* Material supplied
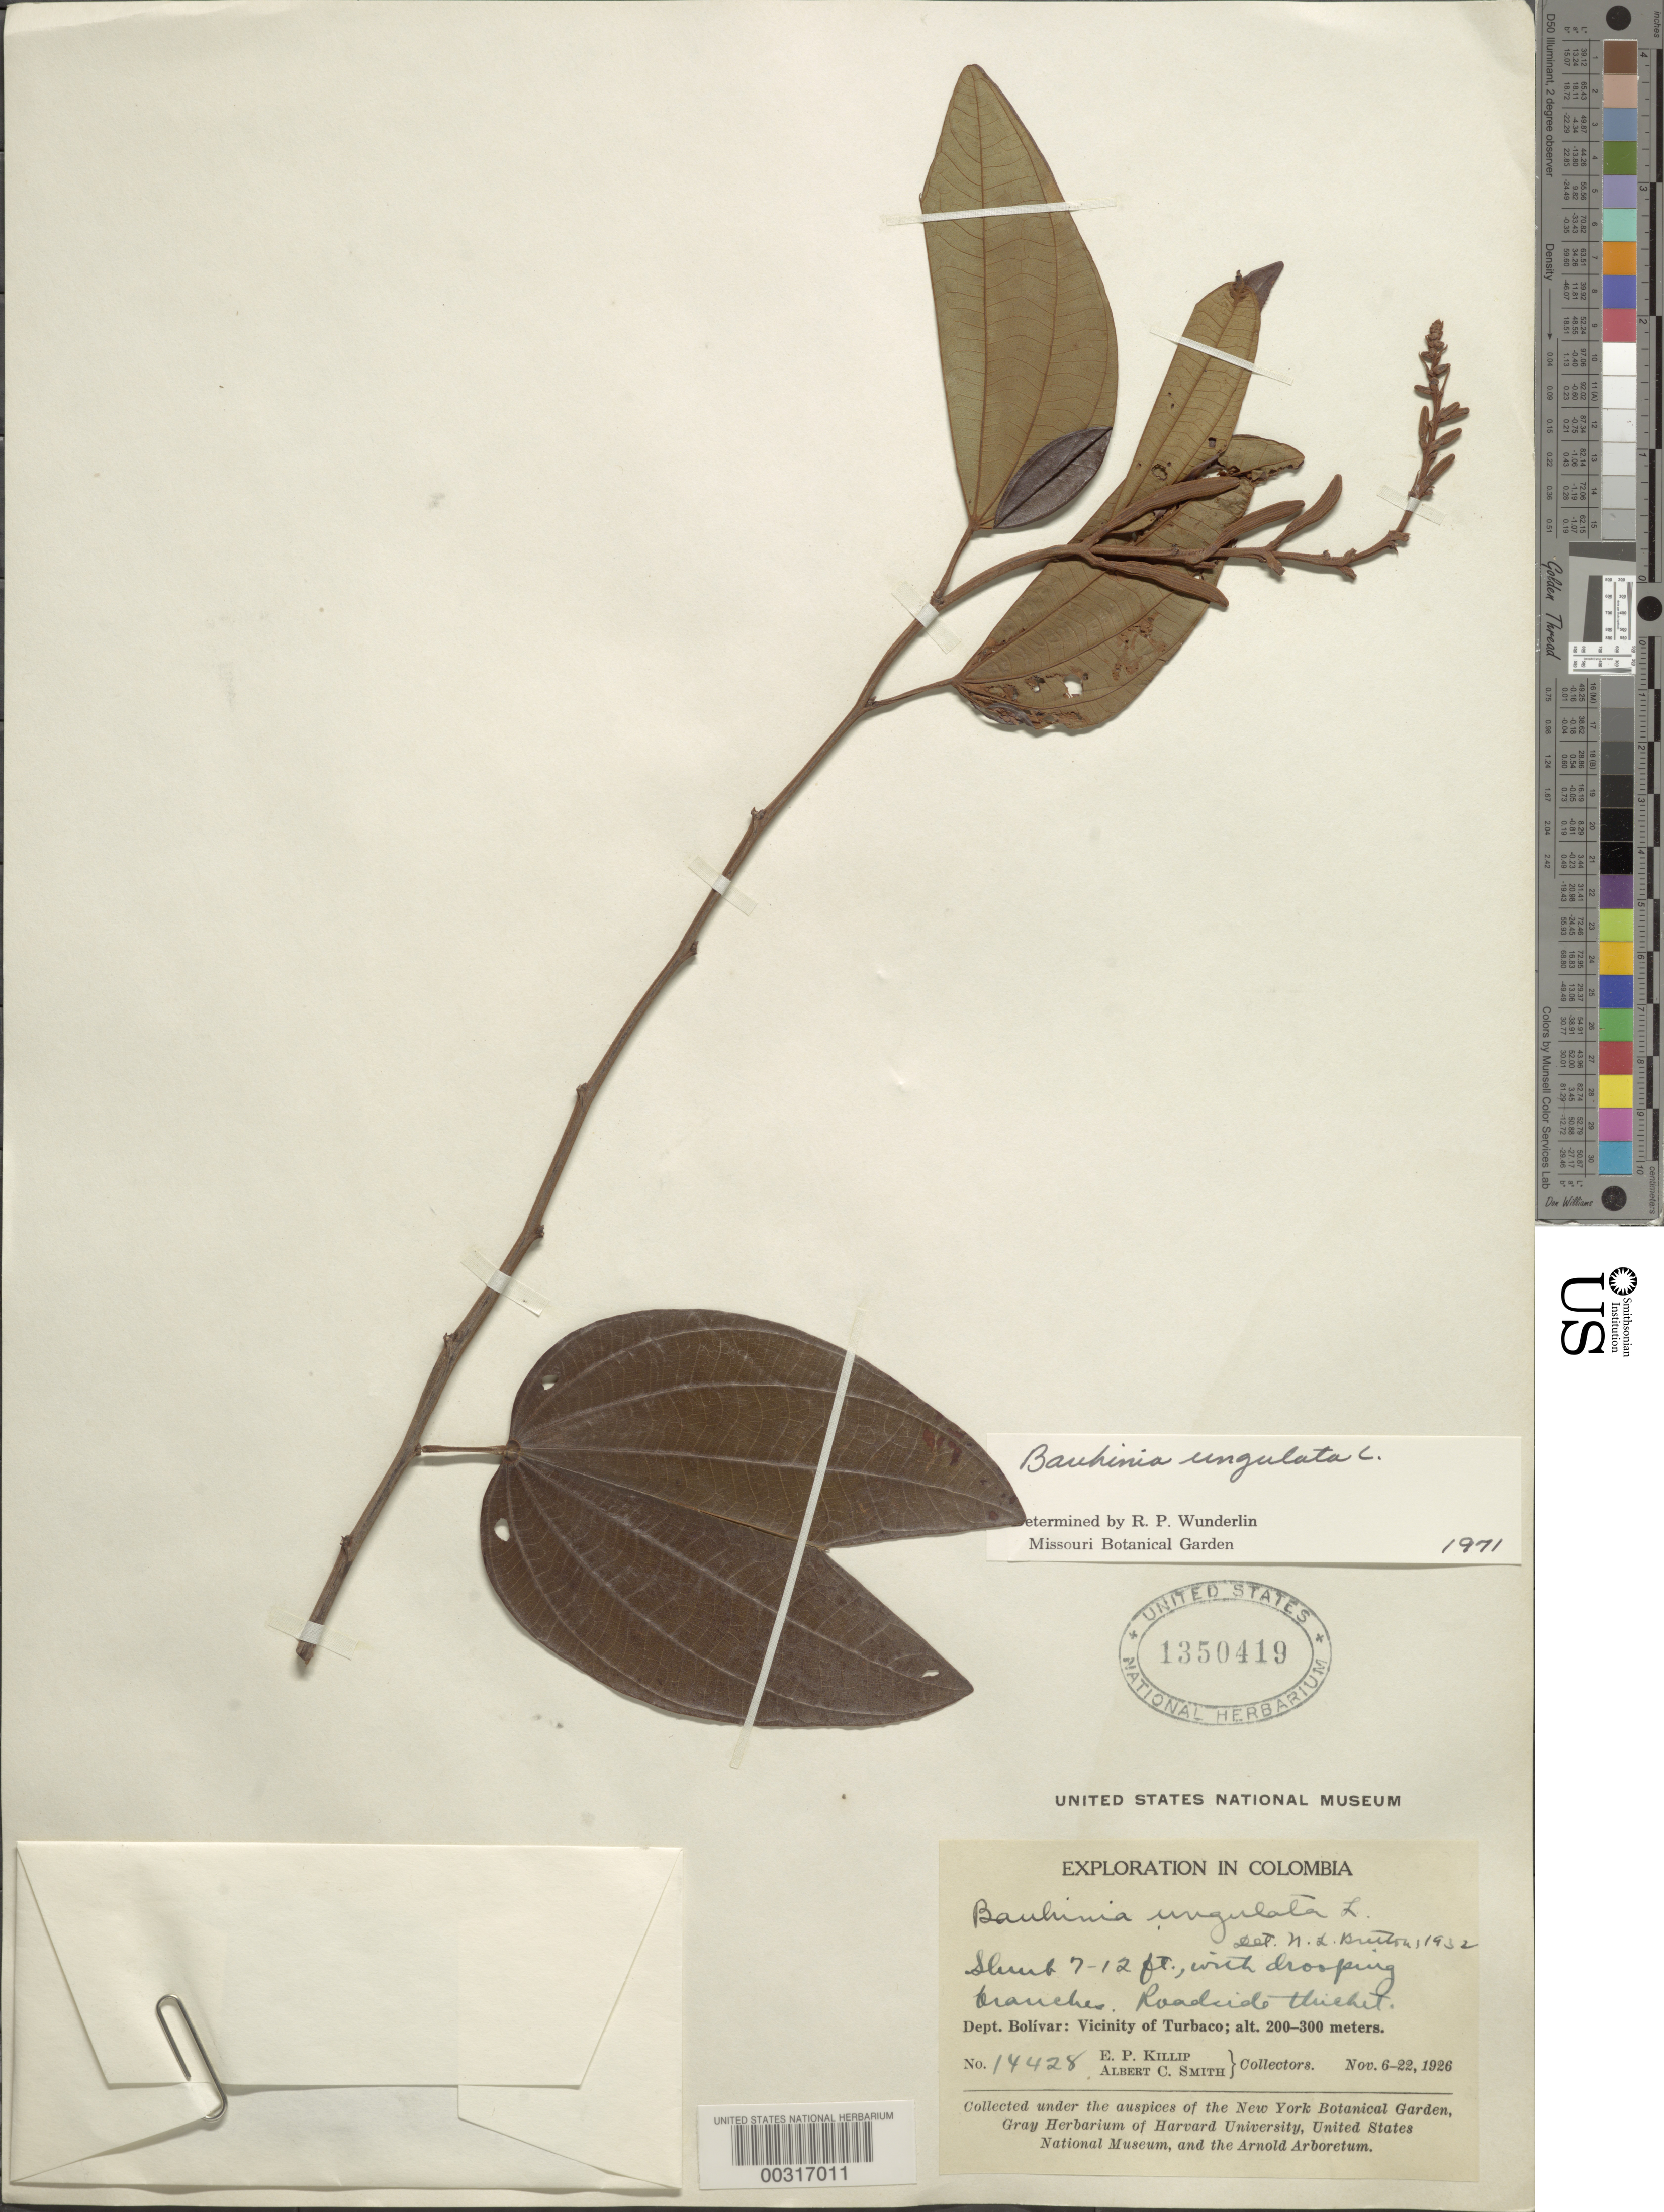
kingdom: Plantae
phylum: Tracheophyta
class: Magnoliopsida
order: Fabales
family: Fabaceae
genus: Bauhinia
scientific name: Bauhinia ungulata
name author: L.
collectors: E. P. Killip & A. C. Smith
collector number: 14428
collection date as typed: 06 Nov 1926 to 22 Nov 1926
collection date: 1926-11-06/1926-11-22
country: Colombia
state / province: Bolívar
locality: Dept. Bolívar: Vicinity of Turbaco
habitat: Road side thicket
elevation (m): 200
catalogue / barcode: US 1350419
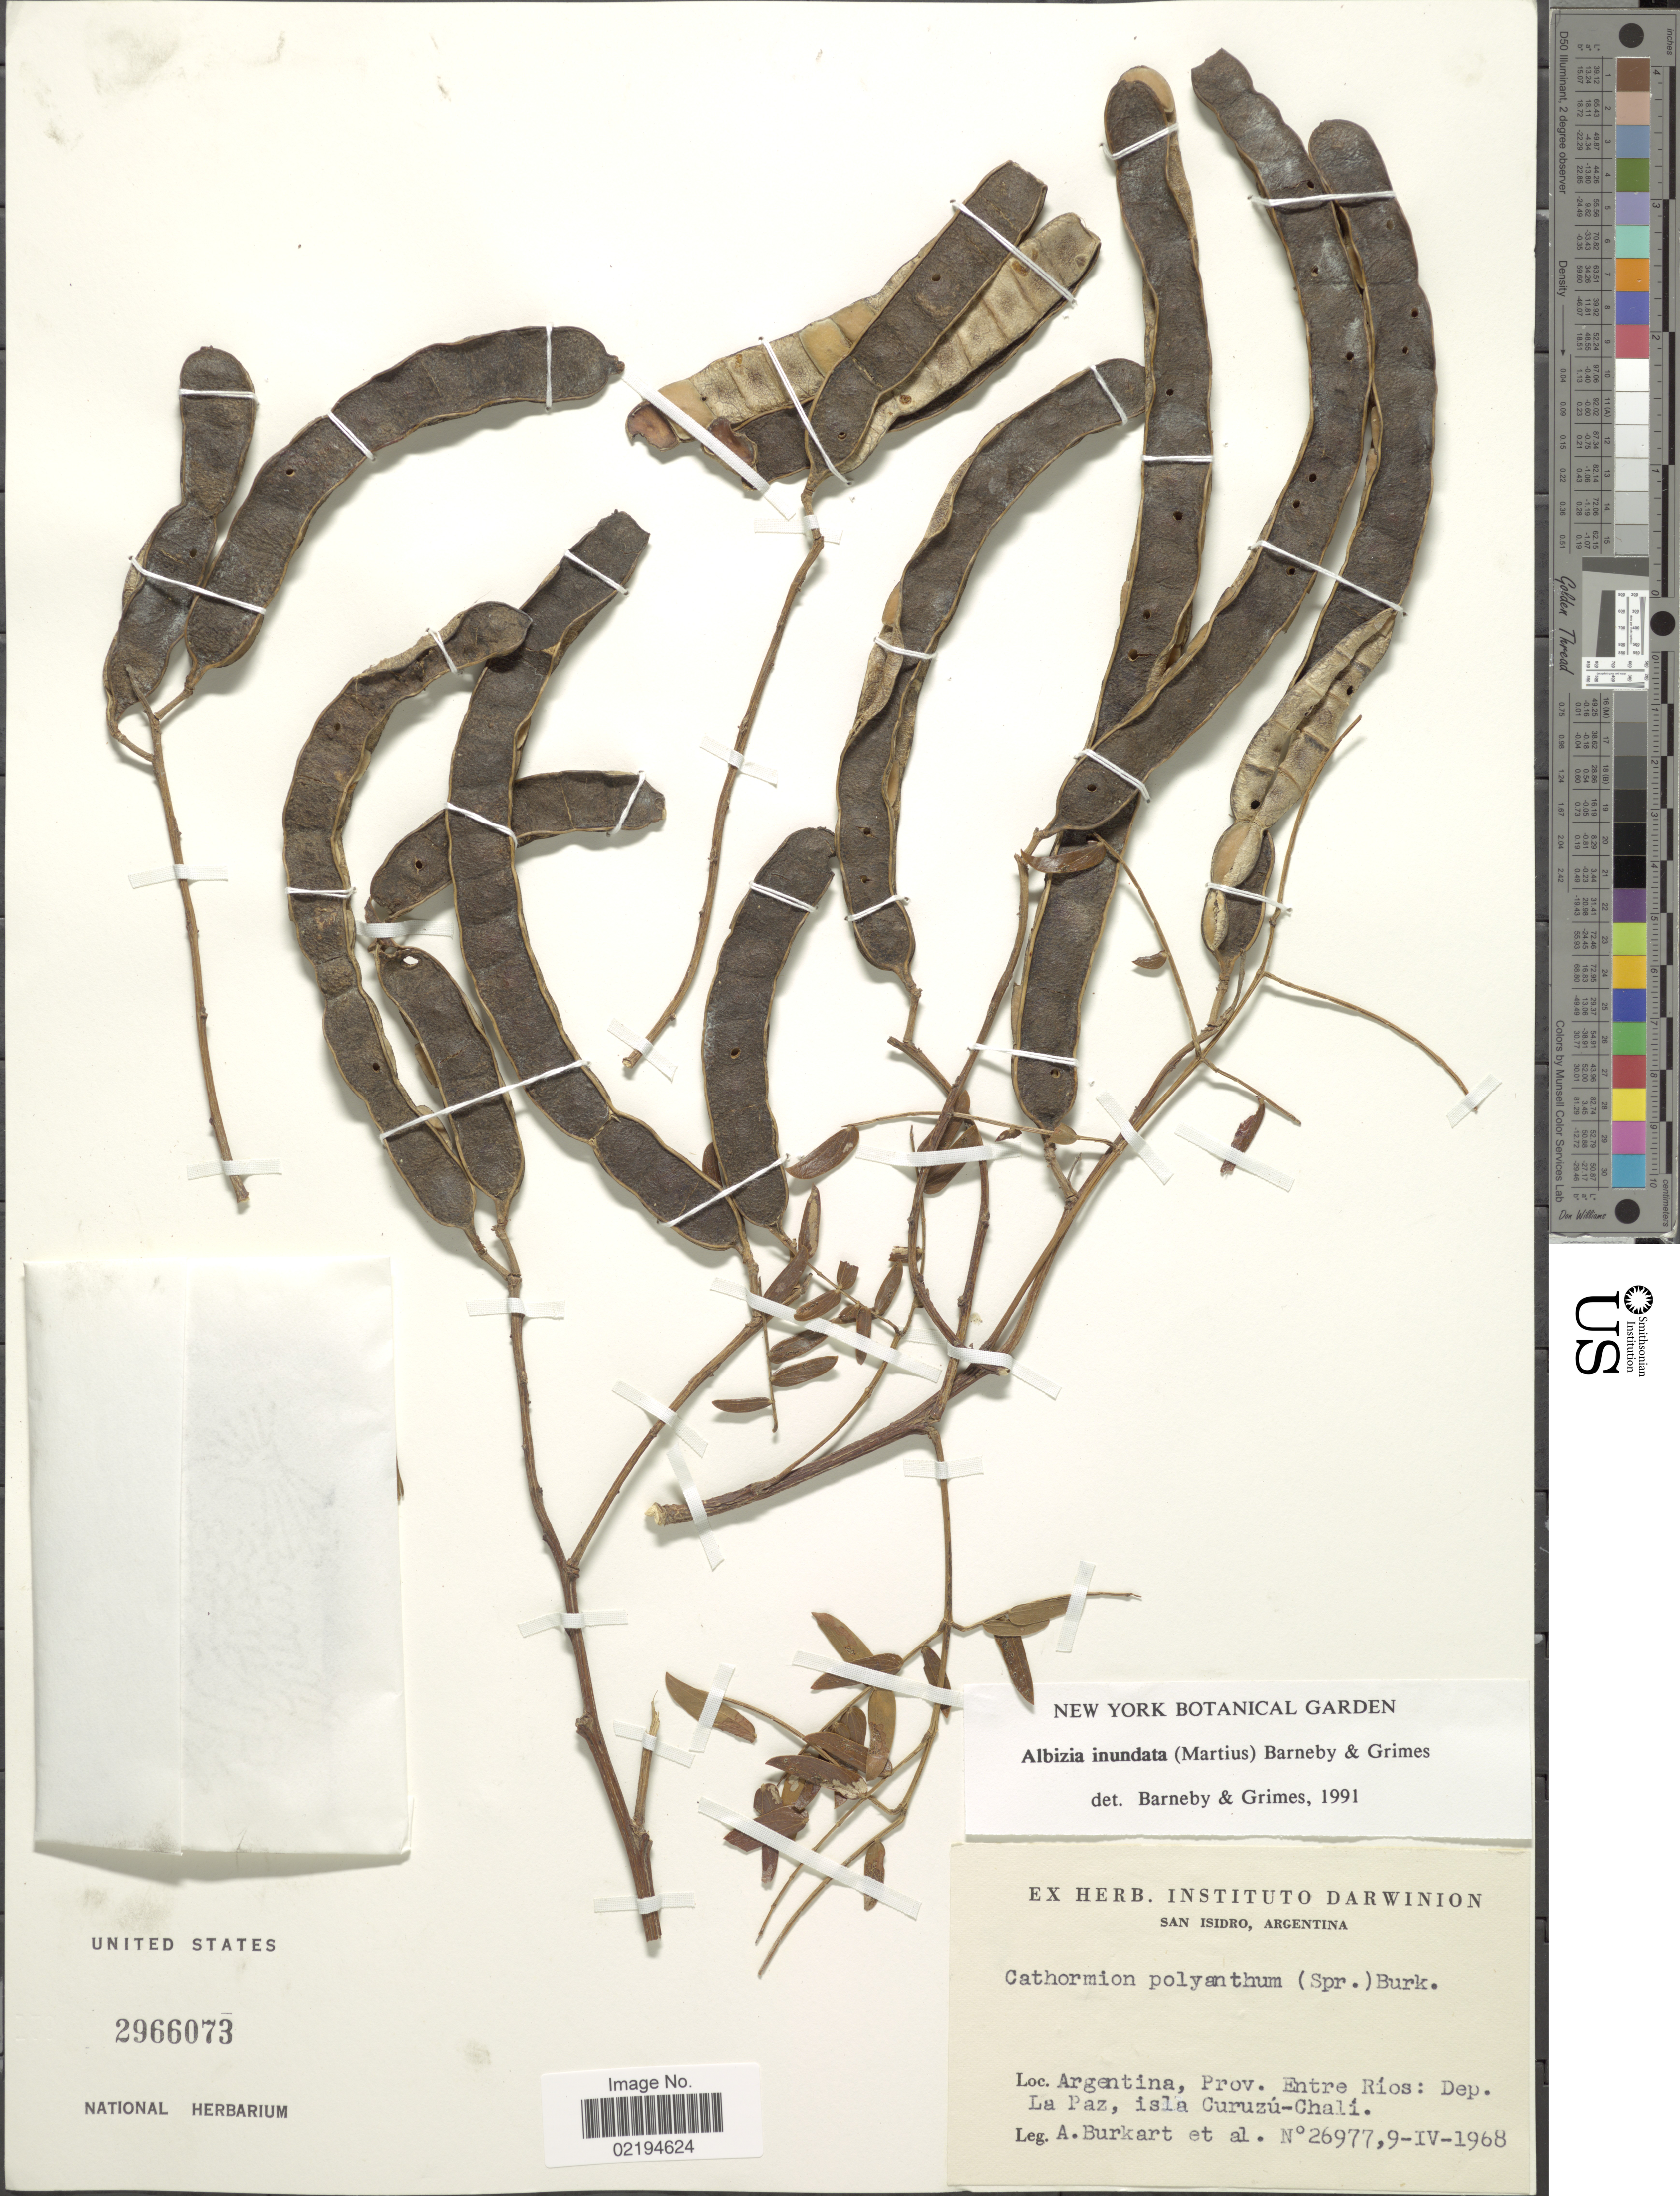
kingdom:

* Written task
Copy all of the data above line for line, leaving out the pictures.

* Written response
kingdom: Plantae
phylum: Tracheophyta
class: Magnoliopsida
order: Fabales
family: Fabaceae
genus: Bauhinia
scientific name: Bauhinia ungulata
name author: L.
collectors: E. P. Killip & A. C. Smith
collector number: 14428
collection date as typed: 06 Nov 1926 to 22 Nov 1926
collection date: 1926-11-06/1926-11-22
country: Colombia
state / province: Bolívar
locality: Dept. Bolívar: Vicinity of Turbaco
habitat: Road side thicket
elevation (m): 200
catalogue / barcode: US 1350419
kingdom:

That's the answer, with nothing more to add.